We Belong to the City: African America, Urban Sprawl & the Church

Long since verging on personal insolvency, I have toyed with the idea of moving out of New York City knowing full well that its heart, however, loveless has been beckoning me since I was a tween in suburban Seattle. And even if professional opportunity should draw me from my Brooklyn haunt, I can't ever imagine myself living outside of somebody's metropolis. I can't operate outside of that vibrancy and vitality even when I don't do anything but observe.
African America has had an evolving relationship with the city. Most of our ancestors were imported or born rural with most of them moving north into cities in the early twentieth century. Coming up, city life the quintessential Black experience, which is why I so wanted to get up out of private school and the suburbs years ago. I'm in Seattle now enjoying family and friends but wondering how in God's name my people out here do it.
Not that there aren't concentrated pockets of African American culture in the Northwest beacon. We have been here for sometime. In fact, the church I grew up in dates back to 1890. Still, ain't much color to the the Evergeen state or the Emerald City. And much less than yesterday, according to a recent report by Christianity Today.

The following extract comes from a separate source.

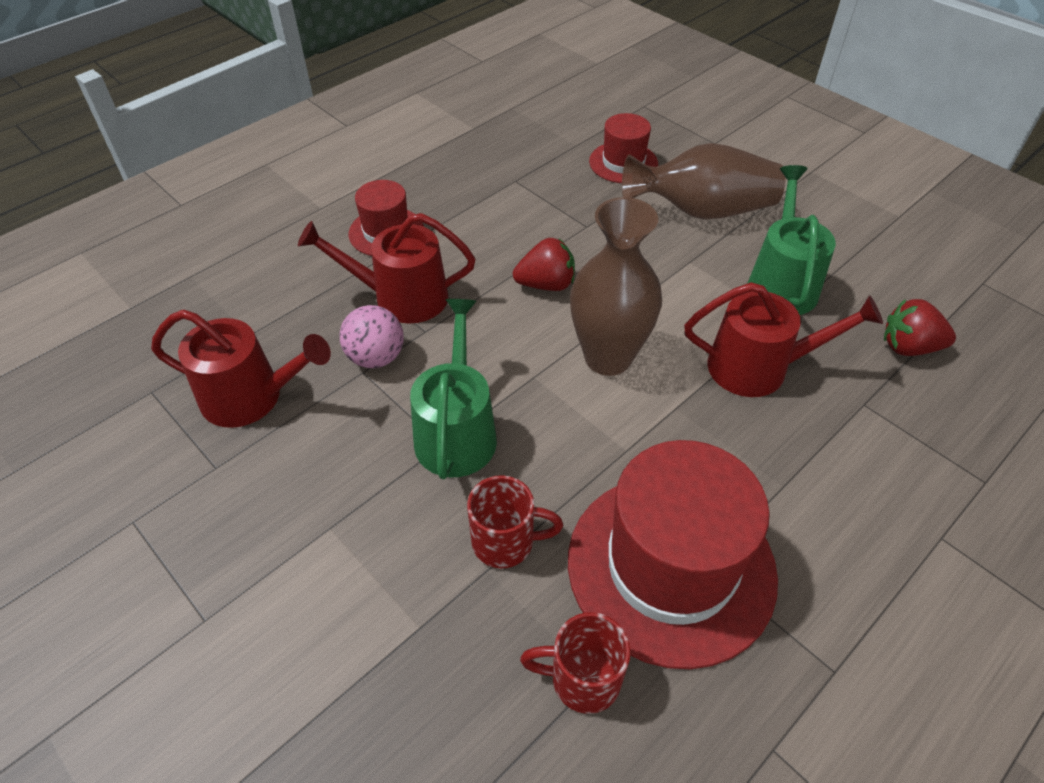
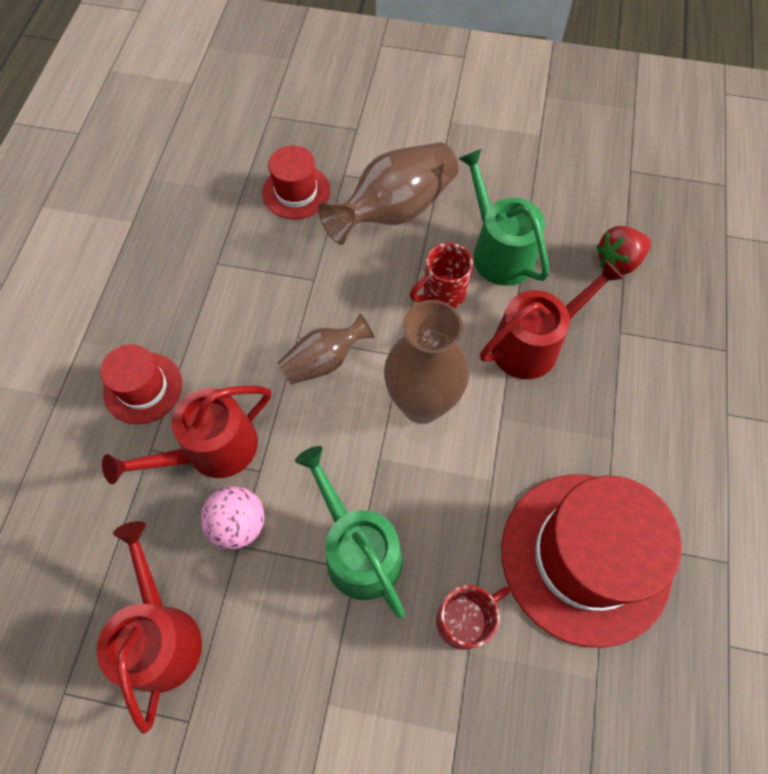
camera: 35 degrees left, 15 degrees up
red watering can [151,310,331,428] -> red watering can turned 75 degrees counterclockwise [97,521,202,734]
red strawberry [513,238,575,291] -> brown vase [278,314,374,385]
red mug [520,612,631,714] -> red mug moved to [410,243,473,308]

It seems that as many African American have abandoned the once undesirable inner city for depending on their respective stations, the affordability or sprawling luxury of the burbs, their churches have gone with them causing great harm to what remains.
Urban blacks have been following the pattern of so-called "white flight" for the past several decades, leaving the city for the suburbs as they reach the middle class. Now their churches are beginning to follow, church leaders and observers say."Traditionally, African Americans were driving back to the home church in the central city," said Michael Emerson, founding director of the Center on Race, Religion, and Urban Life at Rice University. "But as you get into the second generation, they don't want to drive back to where they aren't from. That trend is only going to continue as you leave poverty behind."
I can't say this is altogether new to me but it's nonetheless disconcerting with so many African American institutions kaput or in peril. I love returning to Seattle's First Hill and daydreaming through a sermon from the pews that warmed my behind as a child.
Click here to read the full article.
Tags: Black Middle Class, Christianity, Church

Comments
1.
MyOpinion says:
I tend to find your articles interesting however did you need to point out that you went to private school and lived in the luxurious suburbs?
Anyway at least we understand where some of your ideas stem from - you are rebelling against your natural middle class leanings to rough it with the rest of us in the inner cities because that is the real 'Black experience' you were missing as a child.
Maybe those leaving just want a taste of what you left behind in Seattle.